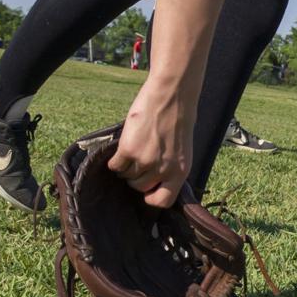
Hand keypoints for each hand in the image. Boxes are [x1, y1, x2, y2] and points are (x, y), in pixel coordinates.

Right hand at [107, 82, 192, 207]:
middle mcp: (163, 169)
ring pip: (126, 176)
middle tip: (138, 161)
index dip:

☆ ☆ ☆ ☆

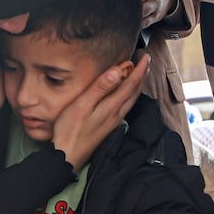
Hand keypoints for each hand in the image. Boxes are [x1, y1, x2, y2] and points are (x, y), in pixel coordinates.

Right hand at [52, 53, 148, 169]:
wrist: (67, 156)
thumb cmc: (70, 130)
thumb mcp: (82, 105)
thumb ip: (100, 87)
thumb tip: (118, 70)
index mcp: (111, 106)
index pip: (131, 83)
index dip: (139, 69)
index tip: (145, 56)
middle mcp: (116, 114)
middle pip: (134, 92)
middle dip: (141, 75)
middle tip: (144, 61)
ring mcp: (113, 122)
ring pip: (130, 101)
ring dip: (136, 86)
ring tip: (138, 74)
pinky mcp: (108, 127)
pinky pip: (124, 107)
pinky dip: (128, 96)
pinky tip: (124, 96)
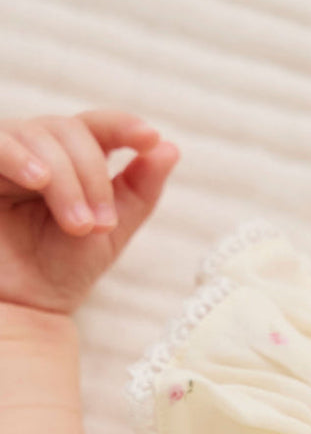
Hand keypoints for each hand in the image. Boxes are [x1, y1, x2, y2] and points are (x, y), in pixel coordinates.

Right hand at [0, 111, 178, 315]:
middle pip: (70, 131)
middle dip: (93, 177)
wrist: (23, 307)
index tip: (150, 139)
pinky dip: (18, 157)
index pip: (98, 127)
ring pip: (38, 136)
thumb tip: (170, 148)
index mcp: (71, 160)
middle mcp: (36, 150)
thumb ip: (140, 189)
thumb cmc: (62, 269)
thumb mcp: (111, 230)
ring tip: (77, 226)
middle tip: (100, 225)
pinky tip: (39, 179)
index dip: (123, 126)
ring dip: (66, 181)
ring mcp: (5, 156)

☆ ☆ ☆ ☆

> Problem requirements
Within the listing above, locate the line containing "thumb cmc: (62, 269)" and the line containing "ring mcp: (5, 156)". Reproduce those two lines and all lines between them exactly, with nothing added.

> Task result
thumb cmc: (62, 269)
thumb mcp: (111, 230)
ring tip: (77, 226)
middle tip: (100, 225)
pinky tip: (39, 179)
index dip: (123, 126)
ring dip: (66, 181)
ring mcp: (5, 156)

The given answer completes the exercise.